• **Task directions**: Return every line from the records below that has the word "support".

• **Available data**:
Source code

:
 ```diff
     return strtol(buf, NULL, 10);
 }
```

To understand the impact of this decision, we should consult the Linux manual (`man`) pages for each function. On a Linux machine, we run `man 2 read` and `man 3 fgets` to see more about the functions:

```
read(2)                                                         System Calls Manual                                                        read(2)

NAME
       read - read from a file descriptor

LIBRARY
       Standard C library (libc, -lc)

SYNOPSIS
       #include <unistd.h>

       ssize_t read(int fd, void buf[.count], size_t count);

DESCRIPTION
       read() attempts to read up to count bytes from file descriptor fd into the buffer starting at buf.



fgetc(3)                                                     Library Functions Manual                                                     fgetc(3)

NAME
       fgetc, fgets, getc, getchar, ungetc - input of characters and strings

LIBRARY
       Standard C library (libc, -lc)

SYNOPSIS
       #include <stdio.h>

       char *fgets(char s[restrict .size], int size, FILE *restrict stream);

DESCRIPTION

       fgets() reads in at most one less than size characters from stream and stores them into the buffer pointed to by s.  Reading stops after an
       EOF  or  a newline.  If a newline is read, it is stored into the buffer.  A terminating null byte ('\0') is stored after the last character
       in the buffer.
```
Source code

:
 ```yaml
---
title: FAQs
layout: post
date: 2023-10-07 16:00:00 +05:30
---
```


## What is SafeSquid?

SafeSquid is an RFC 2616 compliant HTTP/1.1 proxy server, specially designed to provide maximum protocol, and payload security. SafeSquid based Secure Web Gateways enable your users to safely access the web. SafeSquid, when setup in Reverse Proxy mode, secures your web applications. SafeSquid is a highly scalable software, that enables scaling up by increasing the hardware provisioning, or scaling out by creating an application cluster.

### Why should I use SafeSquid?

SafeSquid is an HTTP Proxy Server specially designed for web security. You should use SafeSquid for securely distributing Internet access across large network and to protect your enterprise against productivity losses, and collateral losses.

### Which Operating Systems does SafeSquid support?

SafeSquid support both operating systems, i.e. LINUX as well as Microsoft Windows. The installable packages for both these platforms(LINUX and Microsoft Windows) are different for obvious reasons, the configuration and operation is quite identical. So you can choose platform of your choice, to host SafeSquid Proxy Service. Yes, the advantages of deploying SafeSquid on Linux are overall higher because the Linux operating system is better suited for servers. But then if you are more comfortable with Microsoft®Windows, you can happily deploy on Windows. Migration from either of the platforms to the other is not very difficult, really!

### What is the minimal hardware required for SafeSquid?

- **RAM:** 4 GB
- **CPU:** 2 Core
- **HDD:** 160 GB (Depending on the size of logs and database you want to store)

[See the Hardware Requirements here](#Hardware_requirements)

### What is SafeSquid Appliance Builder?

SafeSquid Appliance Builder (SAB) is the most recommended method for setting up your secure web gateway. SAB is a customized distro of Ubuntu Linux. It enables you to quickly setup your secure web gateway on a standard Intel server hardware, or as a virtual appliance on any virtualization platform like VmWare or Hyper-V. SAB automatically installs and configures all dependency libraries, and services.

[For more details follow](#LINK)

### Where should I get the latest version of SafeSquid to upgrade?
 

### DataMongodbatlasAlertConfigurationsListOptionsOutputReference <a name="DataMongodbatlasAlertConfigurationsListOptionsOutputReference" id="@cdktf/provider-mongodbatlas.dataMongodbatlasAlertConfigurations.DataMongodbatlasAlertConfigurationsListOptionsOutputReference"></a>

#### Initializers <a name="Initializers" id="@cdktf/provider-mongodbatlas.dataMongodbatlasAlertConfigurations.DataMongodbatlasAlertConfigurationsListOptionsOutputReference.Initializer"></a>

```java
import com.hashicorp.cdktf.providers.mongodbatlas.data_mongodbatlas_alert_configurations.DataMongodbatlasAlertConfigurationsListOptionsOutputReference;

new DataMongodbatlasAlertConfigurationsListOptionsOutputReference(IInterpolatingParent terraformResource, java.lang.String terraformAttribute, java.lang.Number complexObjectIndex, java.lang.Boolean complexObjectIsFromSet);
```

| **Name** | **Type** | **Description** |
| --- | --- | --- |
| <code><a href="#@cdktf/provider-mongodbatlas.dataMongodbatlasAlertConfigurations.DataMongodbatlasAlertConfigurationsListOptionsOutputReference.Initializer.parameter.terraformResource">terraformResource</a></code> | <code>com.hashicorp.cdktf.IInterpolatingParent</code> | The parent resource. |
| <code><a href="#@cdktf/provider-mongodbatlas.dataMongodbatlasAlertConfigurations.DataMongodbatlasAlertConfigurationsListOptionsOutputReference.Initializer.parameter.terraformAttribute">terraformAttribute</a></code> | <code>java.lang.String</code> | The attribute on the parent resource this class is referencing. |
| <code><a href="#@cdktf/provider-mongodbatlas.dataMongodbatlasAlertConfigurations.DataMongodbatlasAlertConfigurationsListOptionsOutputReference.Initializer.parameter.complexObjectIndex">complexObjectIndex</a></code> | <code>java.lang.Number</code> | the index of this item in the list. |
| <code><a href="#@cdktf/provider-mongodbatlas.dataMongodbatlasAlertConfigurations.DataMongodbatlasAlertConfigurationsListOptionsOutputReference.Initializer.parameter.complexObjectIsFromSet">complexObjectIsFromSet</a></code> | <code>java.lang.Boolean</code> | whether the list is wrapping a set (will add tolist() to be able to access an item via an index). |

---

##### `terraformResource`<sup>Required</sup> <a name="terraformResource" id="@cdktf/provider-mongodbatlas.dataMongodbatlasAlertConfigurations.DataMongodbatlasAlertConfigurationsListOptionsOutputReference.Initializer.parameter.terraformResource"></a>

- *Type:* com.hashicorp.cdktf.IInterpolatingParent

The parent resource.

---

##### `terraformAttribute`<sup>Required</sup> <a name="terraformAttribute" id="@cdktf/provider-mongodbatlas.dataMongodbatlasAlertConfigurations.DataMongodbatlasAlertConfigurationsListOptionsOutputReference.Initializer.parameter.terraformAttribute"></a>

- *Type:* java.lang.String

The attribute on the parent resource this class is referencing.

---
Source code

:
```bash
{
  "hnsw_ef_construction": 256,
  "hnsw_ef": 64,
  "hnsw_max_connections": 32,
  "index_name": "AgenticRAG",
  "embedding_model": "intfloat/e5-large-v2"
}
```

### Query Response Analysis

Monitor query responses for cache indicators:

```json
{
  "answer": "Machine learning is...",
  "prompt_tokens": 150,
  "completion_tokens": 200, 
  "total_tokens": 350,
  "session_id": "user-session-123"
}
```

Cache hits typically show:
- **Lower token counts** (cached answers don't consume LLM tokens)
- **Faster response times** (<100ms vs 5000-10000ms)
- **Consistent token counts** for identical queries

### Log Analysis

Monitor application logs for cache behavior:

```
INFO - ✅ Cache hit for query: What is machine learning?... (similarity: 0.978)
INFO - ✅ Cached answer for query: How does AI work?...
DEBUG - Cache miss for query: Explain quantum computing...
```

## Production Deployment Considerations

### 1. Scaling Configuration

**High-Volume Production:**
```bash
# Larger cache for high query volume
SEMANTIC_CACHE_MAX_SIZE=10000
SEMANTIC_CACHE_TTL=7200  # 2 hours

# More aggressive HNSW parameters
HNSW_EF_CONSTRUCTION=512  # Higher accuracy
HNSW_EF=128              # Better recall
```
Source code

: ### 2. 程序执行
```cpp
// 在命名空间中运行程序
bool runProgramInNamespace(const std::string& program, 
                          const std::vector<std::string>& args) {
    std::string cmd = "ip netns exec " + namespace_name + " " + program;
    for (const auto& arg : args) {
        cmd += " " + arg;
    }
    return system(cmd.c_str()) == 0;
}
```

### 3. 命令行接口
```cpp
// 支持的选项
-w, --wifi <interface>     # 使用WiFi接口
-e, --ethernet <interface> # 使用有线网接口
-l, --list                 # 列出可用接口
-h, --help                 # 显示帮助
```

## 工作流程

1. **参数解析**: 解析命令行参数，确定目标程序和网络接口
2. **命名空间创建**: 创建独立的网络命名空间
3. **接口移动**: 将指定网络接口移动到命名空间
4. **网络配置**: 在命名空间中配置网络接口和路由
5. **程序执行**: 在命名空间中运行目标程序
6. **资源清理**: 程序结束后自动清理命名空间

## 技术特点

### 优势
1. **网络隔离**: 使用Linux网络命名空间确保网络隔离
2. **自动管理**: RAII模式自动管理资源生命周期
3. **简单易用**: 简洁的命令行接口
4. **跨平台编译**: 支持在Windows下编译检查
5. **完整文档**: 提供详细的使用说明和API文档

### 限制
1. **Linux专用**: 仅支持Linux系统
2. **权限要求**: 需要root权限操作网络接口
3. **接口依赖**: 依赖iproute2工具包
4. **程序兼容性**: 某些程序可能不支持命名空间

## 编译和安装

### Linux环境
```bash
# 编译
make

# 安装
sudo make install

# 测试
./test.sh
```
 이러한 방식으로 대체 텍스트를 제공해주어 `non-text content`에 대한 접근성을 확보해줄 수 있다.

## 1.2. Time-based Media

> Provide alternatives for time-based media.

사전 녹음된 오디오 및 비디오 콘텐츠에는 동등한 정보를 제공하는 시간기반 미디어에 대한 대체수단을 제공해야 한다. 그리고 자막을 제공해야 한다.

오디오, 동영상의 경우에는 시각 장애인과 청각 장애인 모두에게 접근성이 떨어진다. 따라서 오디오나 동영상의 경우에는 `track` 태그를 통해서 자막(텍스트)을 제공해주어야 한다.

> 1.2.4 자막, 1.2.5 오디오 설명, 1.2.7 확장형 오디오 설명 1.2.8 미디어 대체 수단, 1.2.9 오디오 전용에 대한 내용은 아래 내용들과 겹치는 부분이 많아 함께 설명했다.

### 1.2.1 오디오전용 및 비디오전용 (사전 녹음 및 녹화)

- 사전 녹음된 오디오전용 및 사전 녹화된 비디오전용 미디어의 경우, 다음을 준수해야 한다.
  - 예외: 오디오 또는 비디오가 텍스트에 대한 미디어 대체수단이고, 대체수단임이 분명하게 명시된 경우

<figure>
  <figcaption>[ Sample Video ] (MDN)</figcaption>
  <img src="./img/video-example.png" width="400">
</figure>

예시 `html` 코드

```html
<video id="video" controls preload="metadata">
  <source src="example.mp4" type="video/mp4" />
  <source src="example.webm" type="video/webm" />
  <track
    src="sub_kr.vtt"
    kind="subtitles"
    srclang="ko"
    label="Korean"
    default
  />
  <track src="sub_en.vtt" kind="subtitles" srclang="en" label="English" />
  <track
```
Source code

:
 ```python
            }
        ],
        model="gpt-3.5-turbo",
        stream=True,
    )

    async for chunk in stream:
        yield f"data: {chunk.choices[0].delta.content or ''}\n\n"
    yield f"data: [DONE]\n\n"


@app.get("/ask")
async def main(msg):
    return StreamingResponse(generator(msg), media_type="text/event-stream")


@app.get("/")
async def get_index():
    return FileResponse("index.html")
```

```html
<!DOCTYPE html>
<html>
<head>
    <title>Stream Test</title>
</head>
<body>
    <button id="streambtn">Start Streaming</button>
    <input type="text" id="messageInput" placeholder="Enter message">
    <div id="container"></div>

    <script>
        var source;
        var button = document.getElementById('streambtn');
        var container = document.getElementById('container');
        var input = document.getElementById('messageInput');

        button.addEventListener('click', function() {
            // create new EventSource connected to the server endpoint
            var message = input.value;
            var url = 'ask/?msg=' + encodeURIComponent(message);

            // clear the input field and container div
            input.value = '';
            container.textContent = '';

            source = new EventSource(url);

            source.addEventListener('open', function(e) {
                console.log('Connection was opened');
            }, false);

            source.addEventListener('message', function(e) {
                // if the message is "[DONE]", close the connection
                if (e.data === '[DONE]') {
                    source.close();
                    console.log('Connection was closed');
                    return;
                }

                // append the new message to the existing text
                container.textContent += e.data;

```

• **Solution for this exercise**:
### Which Operating Systems does SafeSquid support?
SafeSquid support both operating systems, i.e. LINUX as well as Microsoft Windows. The installable packages for both these platforms(LINUX and Microsoft Windows) are different for obvious reasons, the configuration and operation is quite identical. So you can choose platform of your choice, to host SafeSquid Proxy Service. Yes, the advantages of deploying SafeSquid on Linux are overall higher because the Linux operating system is better suited for servers. But then if you are more comfortable with Microsoft®Windows, you can happily deploy on Windows. Migration from either of the platforms to the other is not very difficult, really!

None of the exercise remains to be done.